━━ EXTRACT PROVIDED

Mailing List Archive

Preventing field data from being loaded into page cache
Is there any way to keep field data files out of the operating system's
page cache? We only use fdt for highlighting and don't need to keep it warm
in memory. From what I understand, the operating system is in control of
what files get loaded into the page cache. Does Lucene have any mechanisms
to explicitly prevent them from being cached? Is it even possible with
Java?

Thanks,
Justin Borromeo
Re: Preventing field data from being loaded into page cache [ In reply to ]
Hi,

There is a workaround available called DirectIODirectory. You can
subclass it and override useDirectIO() method to return true only for
fdt files. It wraps another FSDirectory (e.g. MMapDirectory) and
delegates everything back to it, but for those where useDirectIO()
returns true it implements its own IndexInput:

https://github.com/apache/lucene/blob/90f8bac9f75df88fed387d5b9f2b0ee387604387/lucene/misc/src/java/org/apache/lucene/misc/store/DirectIODirectory.java#L160-L164

The default uses DirectIO only for merges to not pollute page cache
during merging index segments.

Uwe

Am 21.10.2023 um 01:54 schrieb Justin Borromeo:
> Is there any way to keep field data files out of the operating system's
> page cache? We only use fdt for highlighting and don't need to keep it warm
> in memory. From what I understand, the operating system is in control of
> what files get loaded into the page cache. Does Lucene have any mechanisms
> to explicitly prevent them from being cached? Is it even possible with
> Java?
>
> Thanks,
> Justin Borromeo
>
--
Uwe Schindler
Achterdiek 19, D-28357 Bremen
https://www.thetaphi.de
eMail: uwe@thetaphi.de


---------------------------------------------------------------------
To unsubscribe, e-mail: java-user-unsubscribe@lucene.apache.org
For additional commands, e-mail: java-user-help@lucene.apache.org
Re: Preventing field data from being loaded into page cache [ In reply to ]
Justin,

Be advised, overdependence on DirectIODirectory can lead to other problems,
which vary based on the amount of data, access patterns, resource
utilization, etc. I have seen issues in a few places. If you are running a
fork, the problems can be even more pronounced and less understood. You
will know better if the workaround works for you, and it probably will work
because Uwe is usually correct. If you need to free up the page cache, I
totally understand.

━━━━
━━ DATASET EXTRACT

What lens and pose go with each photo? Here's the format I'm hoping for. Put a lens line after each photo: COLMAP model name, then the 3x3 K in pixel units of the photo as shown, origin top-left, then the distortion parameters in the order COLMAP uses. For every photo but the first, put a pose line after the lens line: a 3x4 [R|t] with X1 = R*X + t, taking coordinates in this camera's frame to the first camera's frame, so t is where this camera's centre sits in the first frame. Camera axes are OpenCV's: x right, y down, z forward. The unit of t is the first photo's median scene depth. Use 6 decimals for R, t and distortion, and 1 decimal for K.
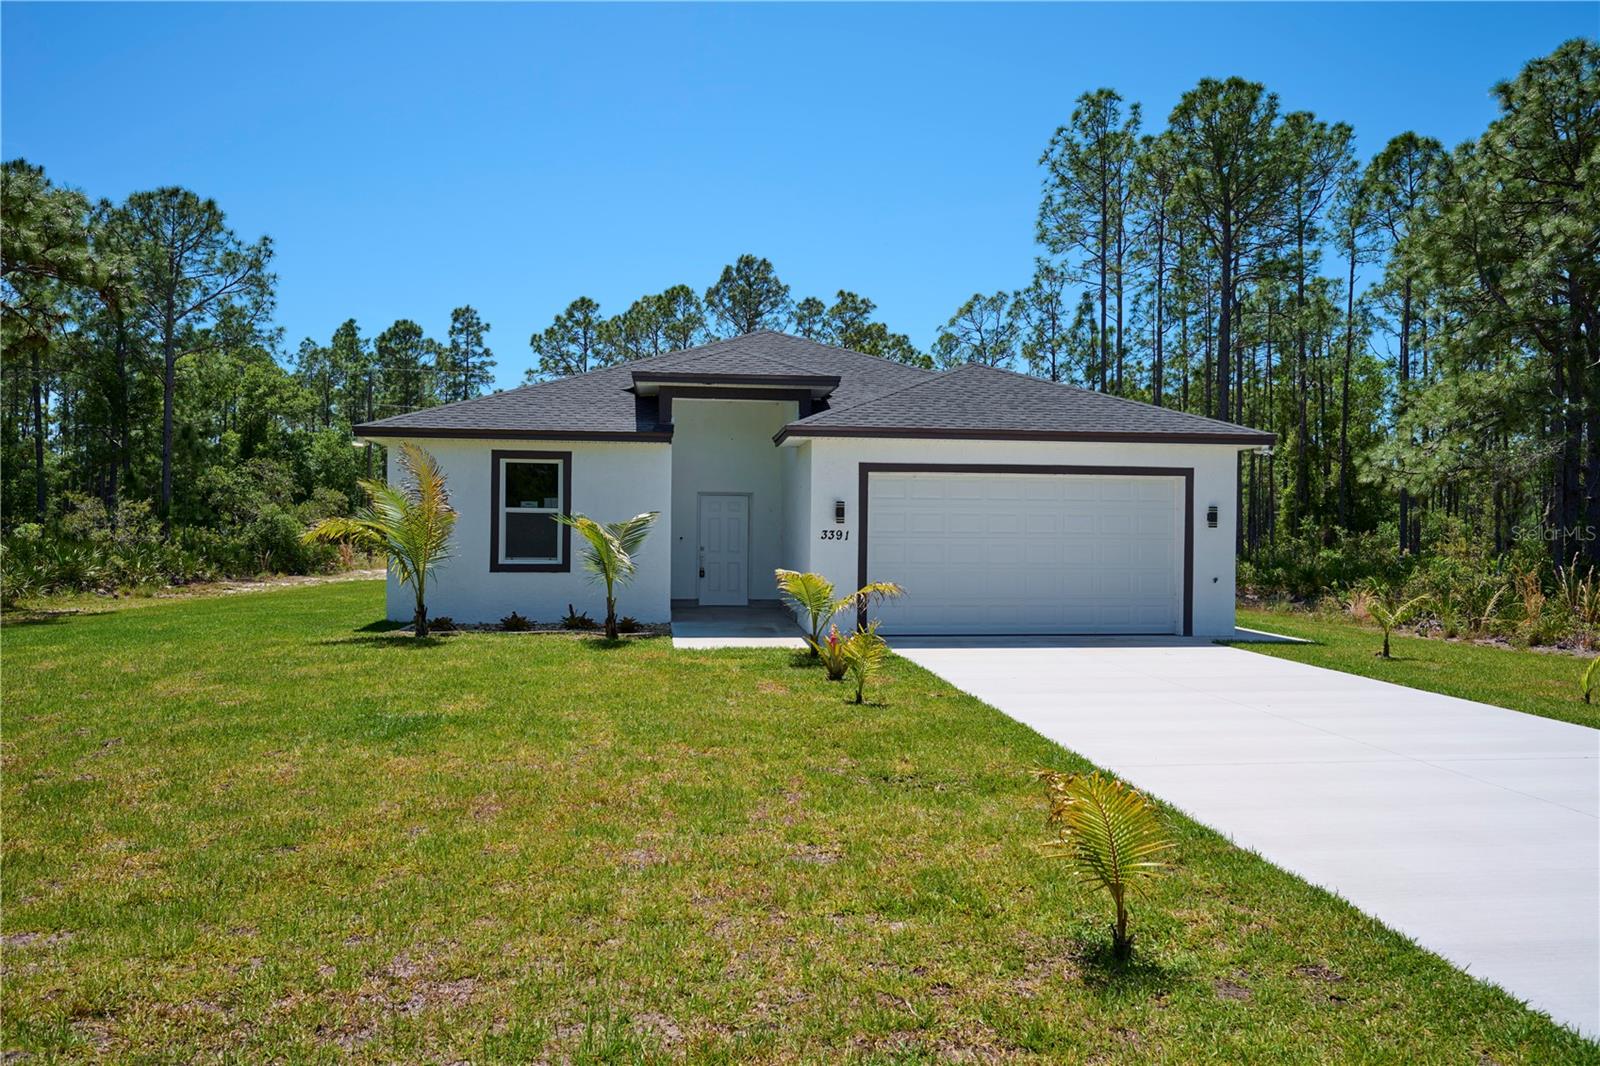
lens RADIAL K [[1136.2, 0, 800.0], [0, 1136.2, 533.0], [0, 0, 1]] dist [0.011555, 0.003598]
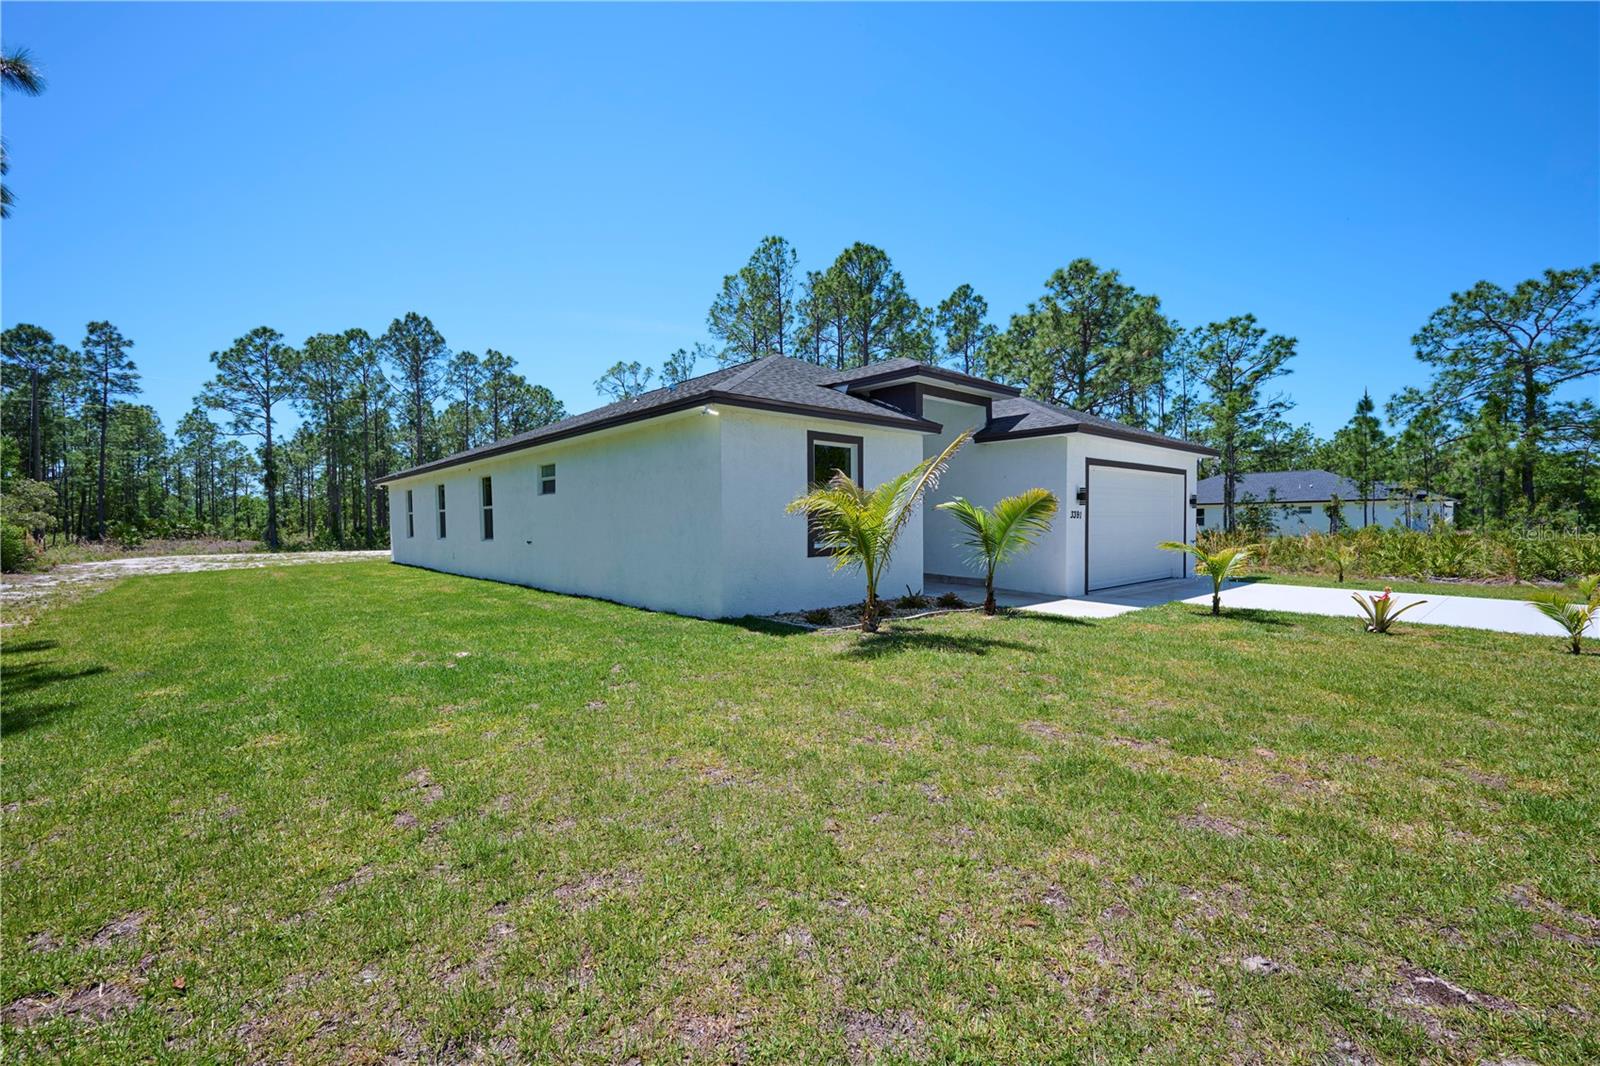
lens RADIAL K [[652.8, 0, 800.0], [0, 652.8, 533.0], [0, 0, 1]] dist [0.001708, 0.000176]
pose [[0.826490, -0.032125, 0.562034, -0.264044], [0.018299, 0.999376, 0.030214, -0.001502], [-0.562654, -0.014687, 0.826562, 0.244529]]
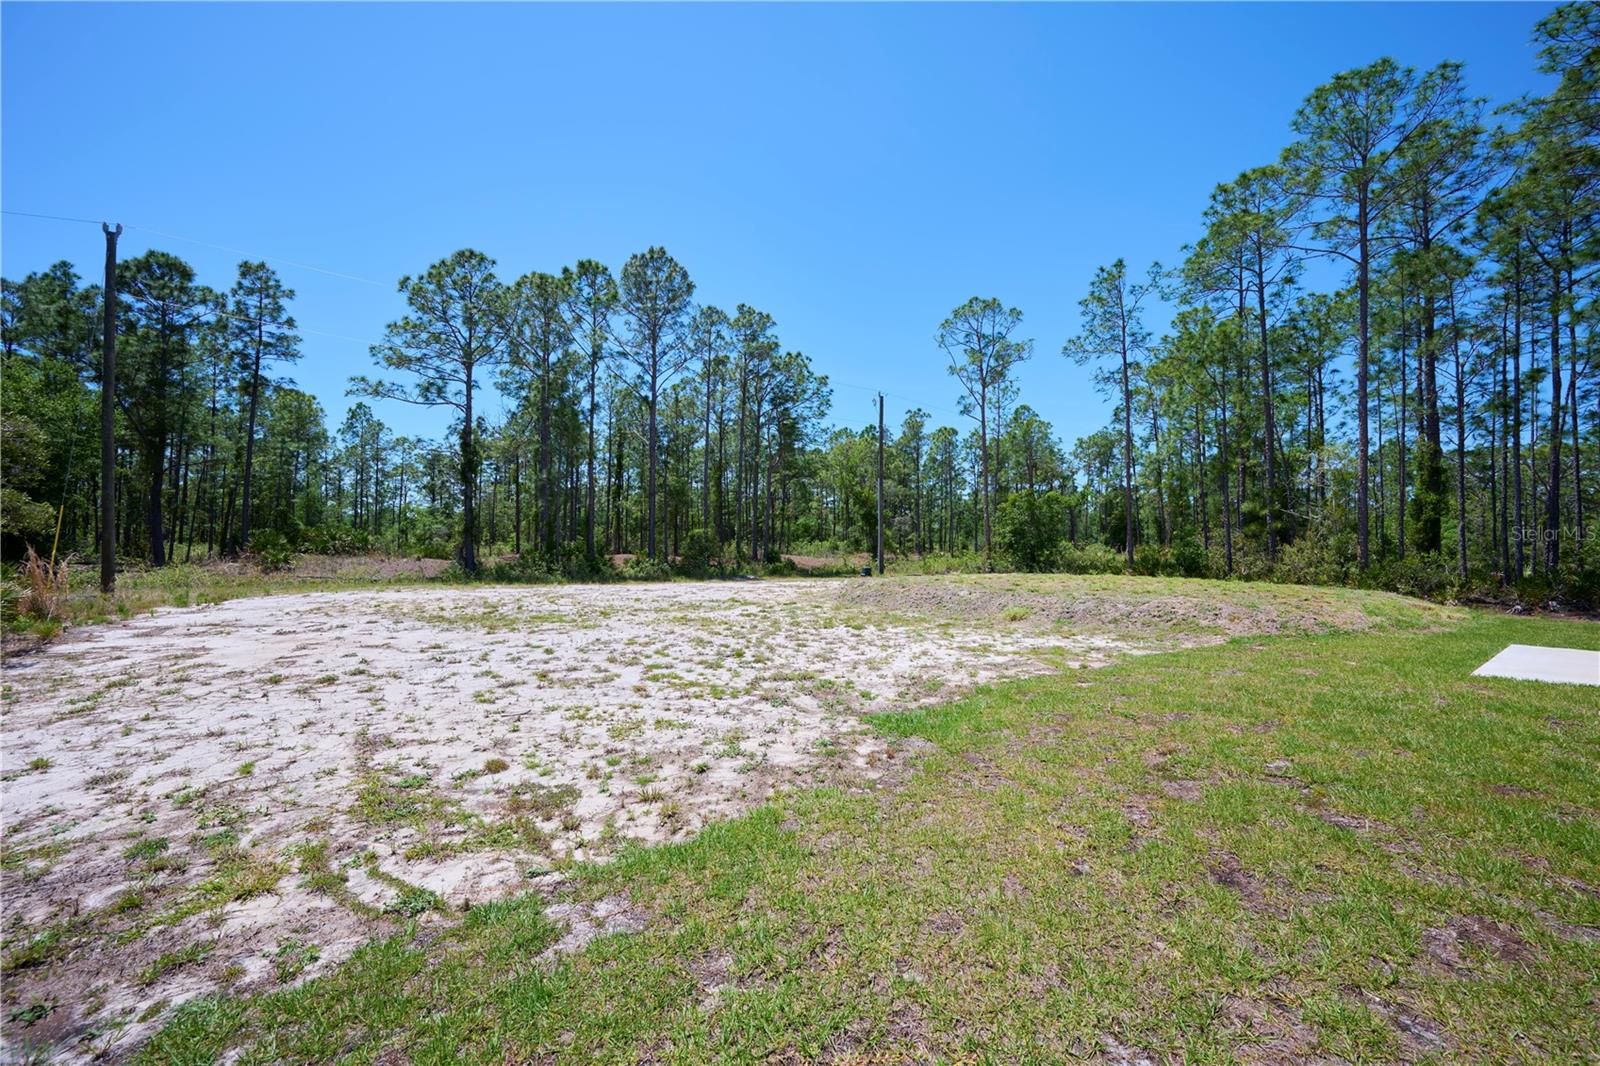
lens RADIAL K [[641.1, 0, 875.7], [0, 641.1, 529.5], [0, 0, 1]] dist [0.000130, -0.008716]
pose [[0.856099, -0.008340, 0.516745, -0.403582], [0.012207, 0.999917, -0.004085, 0.006021], [-0.516668, 0.009805, 0.856130, 1.011241]]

━━━━

TASKS TO CARRY OUT:
• 1. In the page cache thread, which method does the reply tell you to override when subclassing DirectIODirectory?
• 2. According to the page cache thread, why does DirectIODirectory use direct I/O only for merges by default?
• 3. Output the stretch of the page cache thread from "There is a workaround" through "merging index segments.", unchanged.

ANSWERS FOR THIS EXERCISE:
• 1. The useDirectIO() method, overridden to return true only for fdt files.

• 2. By default it uses direct I/O only for merges so that merging index segments does not pollute the page cache.

• 3.
There is a workaround available called DirectIODirectory. You can
subclass it and override useDirectIO() method to return true only for
fdt files. It wraps another FSDirectory (e.g. MMapDirectory) and
delegates everything back to it, but for those where useDirectIO()
returns true it implements its own IndexInput:

https://github.com/apache/lucene/blob/90f8bac9f75df88fed387d5b9f2b0ee387604387/lucene/misc/src/java/org/apache/lucene/misc/store/DirectIODirectory.java#L160-L164

The default uses DirectIO only for merges to not pollute page cache
during merging index segments.